SALTY TRIP WITH PEPPER 5

 刑務所にぶちこまれる以前、ぼくは《涙目のショーティー》を《ダイアモンド歯のジミーじいさん》の小屋で目撃したことがあった。おっかなく見えたものだけれど、一年半近く経った今、生きる屍みたいになっていた。

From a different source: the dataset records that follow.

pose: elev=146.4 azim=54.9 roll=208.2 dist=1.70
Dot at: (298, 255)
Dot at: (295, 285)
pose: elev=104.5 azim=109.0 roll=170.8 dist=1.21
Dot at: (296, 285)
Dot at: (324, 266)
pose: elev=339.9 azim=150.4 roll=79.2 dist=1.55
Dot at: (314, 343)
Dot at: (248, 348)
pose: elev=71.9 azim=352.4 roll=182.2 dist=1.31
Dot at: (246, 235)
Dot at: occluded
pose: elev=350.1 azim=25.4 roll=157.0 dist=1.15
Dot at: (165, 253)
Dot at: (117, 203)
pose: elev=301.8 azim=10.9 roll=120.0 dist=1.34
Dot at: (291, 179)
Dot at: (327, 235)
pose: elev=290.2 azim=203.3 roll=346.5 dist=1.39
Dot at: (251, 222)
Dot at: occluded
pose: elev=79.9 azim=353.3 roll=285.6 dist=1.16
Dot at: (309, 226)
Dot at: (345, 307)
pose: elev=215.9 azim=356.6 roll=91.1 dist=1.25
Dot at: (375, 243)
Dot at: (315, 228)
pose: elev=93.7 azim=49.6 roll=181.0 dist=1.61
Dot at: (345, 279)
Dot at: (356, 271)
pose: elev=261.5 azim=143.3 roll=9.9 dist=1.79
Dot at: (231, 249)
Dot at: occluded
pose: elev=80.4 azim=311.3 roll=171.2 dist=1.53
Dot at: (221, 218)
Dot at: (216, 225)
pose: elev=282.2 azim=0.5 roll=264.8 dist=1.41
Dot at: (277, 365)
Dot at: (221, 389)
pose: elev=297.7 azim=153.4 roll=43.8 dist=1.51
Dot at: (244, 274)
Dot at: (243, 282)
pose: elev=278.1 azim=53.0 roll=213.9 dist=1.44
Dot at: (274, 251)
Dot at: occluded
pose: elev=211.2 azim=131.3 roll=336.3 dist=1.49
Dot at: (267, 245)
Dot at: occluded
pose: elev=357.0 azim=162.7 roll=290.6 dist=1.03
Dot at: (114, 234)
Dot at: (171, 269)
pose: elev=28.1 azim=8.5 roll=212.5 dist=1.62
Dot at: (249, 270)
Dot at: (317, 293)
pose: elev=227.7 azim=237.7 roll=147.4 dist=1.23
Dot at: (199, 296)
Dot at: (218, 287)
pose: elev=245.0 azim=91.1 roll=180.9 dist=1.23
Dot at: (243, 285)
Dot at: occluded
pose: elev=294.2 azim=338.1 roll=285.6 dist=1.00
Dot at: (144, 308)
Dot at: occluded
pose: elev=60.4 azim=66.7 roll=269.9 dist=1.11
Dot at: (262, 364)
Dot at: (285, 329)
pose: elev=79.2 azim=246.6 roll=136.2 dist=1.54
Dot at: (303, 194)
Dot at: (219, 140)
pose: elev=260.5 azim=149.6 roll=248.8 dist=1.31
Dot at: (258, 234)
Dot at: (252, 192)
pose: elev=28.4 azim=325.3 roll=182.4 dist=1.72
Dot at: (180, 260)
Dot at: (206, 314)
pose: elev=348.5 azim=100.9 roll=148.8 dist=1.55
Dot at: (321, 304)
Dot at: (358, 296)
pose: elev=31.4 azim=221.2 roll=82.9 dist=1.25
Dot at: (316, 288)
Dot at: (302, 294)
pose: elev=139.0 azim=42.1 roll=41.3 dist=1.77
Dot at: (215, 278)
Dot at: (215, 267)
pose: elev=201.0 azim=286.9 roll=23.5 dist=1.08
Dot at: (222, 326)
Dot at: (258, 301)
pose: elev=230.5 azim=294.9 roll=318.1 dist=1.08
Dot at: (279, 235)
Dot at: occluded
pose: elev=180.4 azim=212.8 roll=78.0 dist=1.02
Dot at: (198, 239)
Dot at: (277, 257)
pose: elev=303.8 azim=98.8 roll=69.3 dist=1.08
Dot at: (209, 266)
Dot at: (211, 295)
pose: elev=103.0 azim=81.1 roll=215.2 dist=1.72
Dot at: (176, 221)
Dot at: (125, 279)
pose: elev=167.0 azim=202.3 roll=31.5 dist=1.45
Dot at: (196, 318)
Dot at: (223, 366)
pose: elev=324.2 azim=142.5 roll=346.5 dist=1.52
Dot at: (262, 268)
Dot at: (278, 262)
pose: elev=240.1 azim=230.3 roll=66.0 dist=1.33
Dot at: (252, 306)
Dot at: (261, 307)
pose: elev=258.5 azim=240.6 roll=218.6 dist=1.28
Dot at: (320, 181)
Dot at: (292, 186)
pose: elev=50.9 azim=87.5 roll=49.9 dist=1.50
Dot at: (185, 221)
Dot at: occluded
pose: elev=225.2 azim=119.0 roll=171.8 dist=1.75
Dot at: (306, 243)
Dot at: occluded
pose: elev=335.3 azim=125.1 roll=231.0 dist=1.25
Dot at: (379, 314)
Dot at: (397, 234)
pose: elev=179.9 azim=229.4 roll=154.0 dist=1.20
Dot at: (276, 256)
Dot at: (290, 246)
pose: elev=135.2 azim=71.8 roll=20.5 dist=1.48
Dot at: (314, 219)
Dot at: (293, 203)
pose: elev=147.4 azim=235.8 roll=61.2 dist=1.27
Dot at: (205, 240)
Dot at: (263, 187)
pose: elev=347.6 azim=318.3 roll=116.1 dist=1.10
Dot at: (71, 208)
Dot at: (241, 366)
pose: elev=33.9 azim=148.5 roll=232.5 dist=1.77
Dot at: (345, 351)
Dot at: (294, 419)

 金曜日の真夜中ごろ、彼を見つけた。ぼくを見ると、舌で口の中を叩いて音を立てるんだ。ほら、イタズラ好きの子どもが耳にピンを入れるときにさせるような、ヘンな音。そして、こう言った、

「よーし、おれの死んだお袋の、尻にキスしてこい、おまえのピンピンが上手くいってないならよー。ビッチのペットになってんじゃねーよ、ピンプのフレット(いらつかせるタネ)にもなってんじゃねーよ・・」

 この糞ったれのジャンキーは、さっそく、ぼくを馬鹿にしてきた、屈辱的な言葉を投げて凹ませようとしてきた。ぼくみたいな、ピンプになりたがってる若いチンピラたちは、ピンピンのアドバイスが欲しくてうずうずしてるってことを、彼みたいな古いピンプはよくご存知なんだ。

 ピンプはね、ピンプになりたてのころから、何万回も失敗を繰り返して学んできた、《ビッチってどういうものか》を全部覚えてるんだ。その答えは、最低な試練とエラーのなかから、ゆっくり見えてくる。さもなければ、すでにピンピンの謎を解いて、自分なりのピンピンのレッスン本をもっている、数少ないピンプたちのお尻にキスして、貴重なピンピンを教えてもらうしかないんだ。

 勿論、もっとも賢いピンプでも、何千年もかかる道のりだよ? それに全ての答えは絶対にわからないよ? どんなピンプでもね。

 《涙目のショーティー》は、かなり年上だから、過去にたくさんの問題にぶち当たって、そのうちのほんの少しを、解決してきたんだ。そうはいっても、ぼくなんかより何千倍もピンピンの答えを知ってるんだ。だから、ぼくは自分をコントロールした。絶対に怒らなかった。そんなことをしたら、この人は簡単にぼくを追っ払うから。

 ぼくらは、空き家の前にしばらく突っ立っていた。やがて、彼は首をふって「来い」と命じた。こうして、ぼくらは彼のみすぼらしくなったビューイック(米の高級車)にむかって歩きだした。